→ **Exercise instructions**: Render the records below as a Markdown table with the columns No. and Line, numbering each line and leaving out blank lines. Include only the stretch from the line containing "Q: How many spring" through the end of the records.

(Stored data entries)
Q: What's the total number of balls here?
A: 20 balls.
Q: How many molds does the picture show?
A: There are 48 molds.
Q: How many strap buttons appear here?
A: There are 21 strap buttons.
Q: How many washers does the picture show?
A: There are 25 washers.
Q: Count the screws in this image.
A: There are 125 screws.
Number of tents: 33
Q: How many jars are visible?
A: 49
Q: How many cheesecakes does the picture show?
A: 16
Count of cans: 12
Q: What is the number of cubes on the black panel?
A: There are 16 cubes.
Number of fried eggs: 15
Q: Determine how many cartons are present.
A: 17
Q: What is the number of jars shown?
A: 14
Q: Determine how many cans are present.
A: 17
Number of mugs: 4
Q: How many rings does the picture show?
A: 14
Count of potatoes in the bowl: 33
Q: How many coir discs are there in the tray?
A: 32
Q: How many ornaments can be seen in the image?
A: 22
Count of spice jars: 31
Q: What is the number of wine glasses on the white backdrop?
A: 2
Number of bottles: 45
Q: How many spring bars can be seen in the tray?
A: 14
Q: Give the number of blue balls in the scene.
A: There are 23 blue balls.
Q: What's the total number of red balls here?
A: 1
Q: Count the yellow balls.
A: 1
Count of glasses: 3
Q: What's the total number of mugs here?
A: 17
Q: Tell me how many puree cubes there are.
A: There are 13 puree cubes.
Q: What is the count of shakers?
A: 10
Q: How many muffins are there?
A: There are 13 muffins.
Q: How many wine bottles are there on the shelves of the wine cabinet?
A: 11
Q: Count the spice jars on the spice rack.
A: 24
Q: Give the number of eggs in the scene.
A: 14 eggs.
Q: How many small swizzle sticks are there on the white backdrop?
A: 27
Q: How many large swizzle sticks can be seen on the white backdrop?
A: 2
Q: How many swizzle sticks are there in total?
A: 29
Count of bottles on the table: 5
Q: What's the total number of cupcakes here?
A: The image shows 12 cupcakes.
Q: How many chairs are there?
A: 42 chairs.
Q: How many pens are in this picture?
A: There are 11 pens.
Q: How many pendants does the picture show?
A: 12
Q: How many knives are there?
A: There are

→ **Solution to this exercise**:
| No. | Line |
|---|---|
| 1 | Q: How many spring bars can be seen in the tray? |
| 2 | A: 14 |
| 3 | Q: Give the number of blue balls in the scene. |
| 4 | A: There are 23 blue balls. |
| 5 | Q: What's the total number of red balls here? |
| 6 | A: 1 |
| 7 | Q: Count the yellow balls. |
| 8 | A: 1 |
| 9 | Count of glasses: 3 |
| 10 | Q: What's the total number of mugs here? |
| 11 | A: 17 |
| 12 | Q: Tell me how many puree cubes there are. |
| 13 | A: There are 13 puree cubes. |
| 14 | Q: What is the count of shakers? |
| 15 | A: 10 |
| 16 | Q: How many muffins are there? |
| 17 | A: There are 13 muffins. |
| 18 | Q: How many wine bottles are there on the shelves of the wine cabinet? |
| 19 | A: 11 |
| 20 | Q: Count the spice jars on the spice rack. |
| 21 | A: 24 |
| 22 | Q: Give the number of eggs in the scene. |
| 23 | A: 14 eggs. |
| 24 | Q: How many small swizzle sticks are there on the white backdrop? |
| 25 | A: 27 |
| 26 | Q: How many large swizzle sticks can be seen on the white backdrop? |
| 27 | A: 2 |
| 28 | Q: How many swizzle sticks are there in total? |
| 29 | A: 29 |
| 30 | Count of bottles on the table: 5 |
| 31 | Q: What's the total number of cupcakes here? |
| 32 | A: The image shows 12 cupcakes. |
| 33 | Q: How many chairs are there? |
| 34 | A: 42 chairs. |
| 35 | Q: How many pens are in this picture? |
| 36 | A: There are 11 pens. |
| 37 | Q: How many pendants does the picture show? |
| 38 | A: 12 |
| 39 | Q: How many knives are there? |
| 40 | A: There are |